23. In summary, the plaintiff’s claim for damages for malicious falsehood cannot succeed following the judgment of the Court of Appeal which prevents him from challenging the lawfulness of the maintenance and operation of the Register.

24. The implications of the barring of the claims for declarations on the plaintiff’s claims for damages were expressly noted by Peart J, as I have recorded. He said that the claim for damages is not free standing and is entirely dependent upon a finding that the maintenance and operation of the Register was unlawful. He further held that if the plaintiff fails to obtain the declarations sought in para.s 17 (a) – (e) of the Statement of Claim he cannot succeed in obtaining an award of damages. In the circumstances, the Court of Appeal has held that the effect of the order of Keane J, which the Court of Appeal affirmed, is that the plaintiff’s claims for damages also cannot succeed.

25. I entirely agree with the conclusions of Peart J. If the judgment does not constitute a determination to this effect which is binding upon me, for the reasons I have set out, I find that the claim for damages for malicious falsehood pursuant to s.42 of the Defamation Act is bound to fail.

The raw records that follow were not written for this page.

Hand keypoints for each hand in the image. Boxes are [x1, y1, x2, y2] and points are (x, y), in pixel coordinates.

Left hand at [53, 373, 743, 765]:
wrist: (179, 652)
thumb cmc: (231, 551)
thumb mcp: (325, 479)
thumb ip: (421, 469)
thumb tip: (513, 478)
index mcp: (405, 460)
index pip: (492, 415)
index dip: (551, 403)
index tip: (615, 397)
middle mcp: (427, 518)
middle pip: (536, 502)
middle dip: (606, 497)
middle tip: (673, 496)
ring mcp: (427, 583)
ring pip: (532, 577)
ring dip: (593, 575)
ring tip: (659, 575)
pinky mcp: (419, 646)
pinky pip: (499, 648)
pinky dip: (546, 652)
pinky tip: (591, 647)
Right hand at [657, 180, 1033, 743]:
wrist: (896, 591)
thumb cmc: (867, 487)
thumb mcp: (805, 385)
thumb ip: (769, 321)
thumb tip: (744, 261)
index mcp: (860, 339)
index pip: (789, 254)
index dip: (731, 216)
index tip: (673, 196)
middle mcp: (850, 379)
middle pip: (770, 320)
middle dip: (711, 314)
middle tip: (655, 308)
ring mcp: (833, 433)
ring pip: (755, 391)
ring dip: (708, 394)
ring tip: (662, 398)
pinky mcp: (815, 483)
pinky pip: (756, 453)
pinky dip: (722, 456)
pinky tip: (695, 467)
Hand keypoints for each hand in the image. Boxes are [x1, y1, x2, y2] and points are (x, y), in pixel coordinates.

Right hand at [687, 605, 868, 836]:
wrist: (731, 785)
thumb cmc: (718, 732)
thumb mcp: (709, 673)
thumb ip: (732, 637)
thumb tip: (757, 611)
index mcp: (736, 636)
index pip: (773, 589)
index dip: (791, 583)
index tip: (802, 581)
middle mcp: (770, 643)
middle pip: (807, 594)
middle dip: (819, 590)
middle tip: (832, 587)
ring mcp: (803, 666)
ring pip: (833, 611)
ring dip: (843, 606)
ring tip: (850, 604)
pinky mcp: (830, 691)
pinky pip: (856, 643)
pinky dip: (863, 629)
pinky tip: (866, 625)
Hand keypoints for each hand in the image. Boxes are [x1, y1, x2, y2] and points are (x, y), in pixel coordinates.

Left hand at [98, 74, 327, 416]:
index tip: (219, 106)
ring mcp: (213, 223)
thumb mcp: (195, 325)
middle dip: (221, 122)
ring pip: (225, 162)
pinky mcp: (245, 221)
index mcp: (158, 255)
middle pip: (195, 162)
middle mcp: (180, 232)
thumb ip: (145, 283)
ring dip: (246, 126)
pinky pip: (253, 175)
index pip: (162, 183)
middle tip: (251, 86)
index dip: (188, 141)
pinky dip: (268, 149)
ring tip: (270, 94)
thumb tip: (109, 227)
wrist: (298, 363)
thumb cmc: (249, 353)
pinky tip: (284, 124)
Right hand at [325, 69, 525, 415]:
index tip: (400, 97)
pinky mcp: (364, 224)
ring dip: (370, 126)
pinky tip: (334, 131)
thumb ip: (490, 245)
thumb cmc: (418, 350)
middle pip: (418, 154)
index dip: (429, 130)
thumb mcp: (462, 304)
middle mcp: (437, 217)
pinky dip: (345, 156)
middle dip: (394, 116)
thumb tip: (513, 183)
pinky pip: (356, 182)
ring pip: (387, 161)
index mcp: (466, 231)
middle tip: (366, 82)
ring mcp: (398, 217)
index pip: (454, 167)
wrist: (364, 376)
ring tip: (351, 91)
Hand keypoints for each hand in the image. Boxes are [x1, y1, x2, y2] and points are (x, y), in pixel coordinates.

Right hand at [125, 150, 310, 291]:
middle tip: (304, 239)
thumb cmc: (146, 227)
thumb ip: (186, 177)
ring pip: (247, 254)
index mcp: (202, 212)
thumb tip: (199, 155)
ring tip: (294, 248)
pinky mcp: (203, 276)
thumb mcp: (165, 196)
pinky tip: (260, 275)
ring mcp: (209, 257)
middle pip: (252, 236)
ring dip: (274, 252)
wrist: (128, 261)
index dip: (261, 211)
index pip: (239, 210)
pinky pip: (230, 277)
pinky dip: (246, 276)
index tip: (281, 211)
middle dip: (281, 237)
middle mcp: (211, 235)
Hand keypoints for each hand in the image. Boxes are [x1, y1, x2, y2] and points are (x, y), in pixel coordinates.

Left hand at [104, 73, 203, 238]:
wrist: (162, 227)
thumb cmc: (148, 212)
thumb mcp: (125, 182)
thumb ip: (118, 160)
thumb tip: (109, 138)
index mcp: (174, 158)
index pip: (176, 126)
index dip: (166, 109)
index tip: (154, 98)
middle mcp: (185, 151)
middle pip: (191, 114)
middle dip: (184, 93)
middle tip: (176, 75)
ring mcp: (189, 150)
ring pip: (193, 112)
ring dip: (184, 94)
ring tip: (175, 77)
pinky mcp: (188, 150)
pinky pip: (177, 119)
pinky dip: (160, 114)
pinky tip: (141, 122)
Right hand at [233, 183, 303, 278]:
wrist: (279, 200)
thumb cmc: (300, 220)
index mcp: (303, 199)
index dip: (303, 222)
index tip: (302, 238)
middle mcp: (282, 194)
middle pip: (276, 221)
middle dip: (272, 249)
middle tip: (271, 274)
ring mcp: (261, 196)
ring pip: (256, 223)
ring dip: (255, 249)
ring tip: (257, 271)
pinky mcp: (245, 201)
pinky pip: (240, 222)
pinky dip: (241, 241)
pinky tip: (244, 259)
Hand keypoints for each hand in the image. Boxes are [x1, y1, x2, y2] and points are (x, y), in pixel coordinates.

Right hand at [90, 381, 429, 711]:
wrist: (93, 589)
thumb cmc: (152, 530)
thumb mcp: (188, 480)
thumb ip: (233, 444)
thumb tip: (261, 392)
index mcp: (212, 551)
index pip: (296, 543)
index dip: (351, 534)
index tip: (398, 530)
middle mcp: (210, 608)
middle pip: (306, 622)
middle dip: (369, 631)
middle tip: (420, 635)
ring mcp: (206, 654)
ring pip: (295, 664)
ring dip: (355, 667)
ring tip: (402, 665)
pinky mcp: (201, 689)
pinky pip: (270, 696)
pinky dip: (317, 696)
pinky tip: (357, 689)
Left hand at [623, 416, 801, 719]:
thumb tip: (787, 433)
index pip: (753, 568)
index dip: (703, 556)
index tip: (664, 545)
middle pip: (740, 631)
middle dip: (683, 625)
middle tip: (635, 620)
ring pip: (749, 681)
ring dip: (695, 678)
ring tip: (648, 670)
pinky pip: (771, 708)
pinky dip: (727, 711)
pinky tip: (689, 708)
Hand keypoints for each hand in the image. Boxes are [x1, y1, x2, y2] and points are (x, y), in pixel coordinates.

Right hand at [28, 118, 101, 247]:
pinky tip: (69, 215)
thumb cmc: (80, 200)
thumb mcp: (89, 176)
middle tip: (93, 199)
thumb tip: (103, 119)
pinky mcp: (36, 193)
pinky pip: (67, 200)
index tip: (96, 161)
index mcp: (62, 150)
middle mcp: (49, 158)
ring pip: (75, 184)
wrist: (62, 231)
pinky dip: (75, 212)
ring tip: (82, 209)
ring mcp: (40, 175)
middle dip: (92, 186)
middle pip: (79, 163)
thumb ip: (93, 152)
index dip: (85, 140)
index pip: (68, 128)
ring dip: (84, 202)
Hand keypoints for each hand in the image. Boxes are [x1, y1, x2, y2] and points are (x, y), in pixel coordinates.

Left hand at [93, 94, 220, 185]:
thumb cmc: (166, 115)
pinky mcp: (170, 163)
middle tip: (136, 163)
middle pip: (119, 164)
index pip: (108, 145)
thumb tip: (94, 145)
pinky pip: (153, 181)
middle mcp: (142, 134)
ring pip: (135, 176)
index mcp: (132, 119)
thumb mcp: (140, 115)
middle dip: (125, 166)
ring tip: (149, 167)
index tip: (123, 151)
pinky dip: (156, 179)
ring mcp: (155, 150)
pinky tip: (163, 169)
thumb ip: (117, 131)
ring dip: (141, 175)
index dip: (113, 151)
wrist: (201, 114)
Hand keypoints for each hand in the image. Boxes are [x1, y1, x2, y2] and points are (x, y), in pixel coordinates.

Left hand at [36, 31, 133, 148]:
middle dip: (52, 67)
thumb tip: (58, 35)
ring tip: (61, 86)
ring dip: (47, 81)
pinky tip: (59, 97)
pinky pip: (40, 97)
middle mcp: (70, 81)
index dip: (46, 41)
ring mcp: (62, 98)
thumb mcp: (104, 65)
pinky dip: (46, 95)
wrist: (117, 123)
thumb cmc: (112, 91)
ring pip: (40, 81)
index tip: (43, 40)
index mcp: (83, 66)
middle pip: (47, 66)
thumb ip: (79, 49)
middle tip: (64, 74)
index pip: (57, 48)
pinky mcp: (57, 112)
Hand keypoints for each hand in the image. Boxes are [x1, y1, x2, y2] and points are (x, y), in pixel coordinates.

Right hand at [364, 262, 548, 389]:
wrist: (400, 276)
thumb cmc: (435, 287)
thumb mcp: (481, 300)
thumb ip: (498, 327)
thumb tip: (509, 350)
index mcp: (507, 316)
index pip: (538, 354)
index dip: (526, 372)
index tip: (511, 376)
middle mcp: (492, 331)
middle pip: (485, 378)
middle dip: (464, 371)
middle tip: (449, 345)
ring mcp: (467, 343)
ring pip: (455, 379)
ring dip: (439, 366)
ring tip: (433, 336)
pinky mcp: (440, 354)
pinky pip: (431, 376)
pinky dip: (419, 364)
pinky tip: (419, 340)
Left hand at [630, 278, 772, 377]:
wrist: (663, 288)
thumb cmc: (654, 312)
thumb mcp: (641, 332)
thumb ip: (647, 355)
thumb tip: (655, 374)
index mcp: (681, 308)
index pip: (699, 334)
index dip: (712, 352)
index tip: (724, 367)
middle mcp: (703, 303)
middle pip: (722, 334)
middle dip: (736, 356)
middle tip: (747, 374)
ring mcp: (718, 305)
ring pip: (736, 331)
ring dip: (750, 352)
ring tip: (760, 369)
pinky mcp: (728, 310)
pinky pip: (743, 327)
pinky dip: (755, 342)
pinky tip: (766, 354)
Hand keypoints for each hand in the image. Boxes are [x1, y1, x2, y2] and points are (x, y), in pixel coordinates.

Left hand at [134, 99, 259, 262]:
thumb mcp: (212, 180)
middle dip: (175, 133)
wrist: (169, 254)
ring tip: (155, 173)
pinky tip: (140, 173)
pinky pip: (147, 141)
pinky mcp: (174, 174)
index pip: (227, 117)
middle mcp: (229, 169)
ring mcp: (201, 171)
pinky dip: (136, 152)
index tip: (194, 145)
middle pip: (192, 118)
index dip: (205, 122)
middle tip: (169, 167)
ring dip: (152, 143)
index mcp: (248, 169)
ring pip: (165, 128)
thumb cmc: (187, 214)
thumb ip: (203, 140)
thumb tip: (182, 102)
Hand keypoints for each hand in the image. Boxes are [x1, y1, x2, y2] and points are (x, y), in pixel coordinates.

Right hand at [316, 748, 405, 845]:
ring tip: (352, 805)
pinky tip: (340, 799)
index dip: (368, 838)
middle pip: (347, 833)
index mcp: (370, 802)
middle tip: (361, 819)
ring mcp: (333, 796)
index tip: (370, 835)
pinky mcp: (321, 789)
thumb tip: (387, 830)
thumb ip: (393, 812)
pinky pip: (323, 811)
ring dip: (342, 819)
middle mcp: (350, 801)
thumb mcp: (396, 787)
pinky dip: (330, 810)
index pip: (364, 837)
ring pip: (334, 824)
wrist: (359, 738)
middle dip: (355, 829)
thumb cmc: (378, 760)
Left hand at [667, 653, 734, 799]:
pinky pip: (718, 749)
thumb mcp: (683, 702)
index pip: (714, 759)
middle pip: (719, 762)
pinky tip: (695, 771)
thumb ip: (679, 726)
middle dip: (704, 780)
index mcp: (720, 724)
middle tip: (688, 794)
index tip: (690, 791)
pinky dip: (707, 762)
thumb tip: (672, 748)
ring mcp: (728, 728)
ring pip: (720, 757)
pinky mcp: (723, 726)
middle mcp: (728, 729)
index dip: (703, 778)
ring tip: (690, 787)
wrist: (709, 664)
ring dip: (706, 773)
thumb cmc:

26. The jurisdiction to dismiss claims pursuant to the inherent jurisdiction of the court is well known and not in controversy. While being fully conscious of the fact that the jurisdiction should be exercised cautiously and sparingly, nevertheless it should be exercised in appropriate cases, as failure to do so amounts to an injustice to defendants. In this case, following the decision of the Court of Appeal it is very clear that the remaining claims are unsustainable and bound to fail. That being so the defendant is entitled to an order dismissing the balance of the proceedings pursuant to the inherent jurisdiction of the court.

Conclusion
27. The defendant is entitled to an order dismissing the plaintiff’s claim for the reliefs sought in para. 17 (a), (b), (c), (d) and (e) and 18(a) of the Statement of Claim on the grounds that, following the decision of the Court of Appeal of 13th December, 2017, the reliefs sought are unsustainable in law and are bound to fail. The defendant is also entitled to an order pursuant to the inherent jurisdiction of the court striking out the claim for reliefs sought at para.s 18 (b) and (c) of the Statement of Claim on the grounds that they are bound to fail.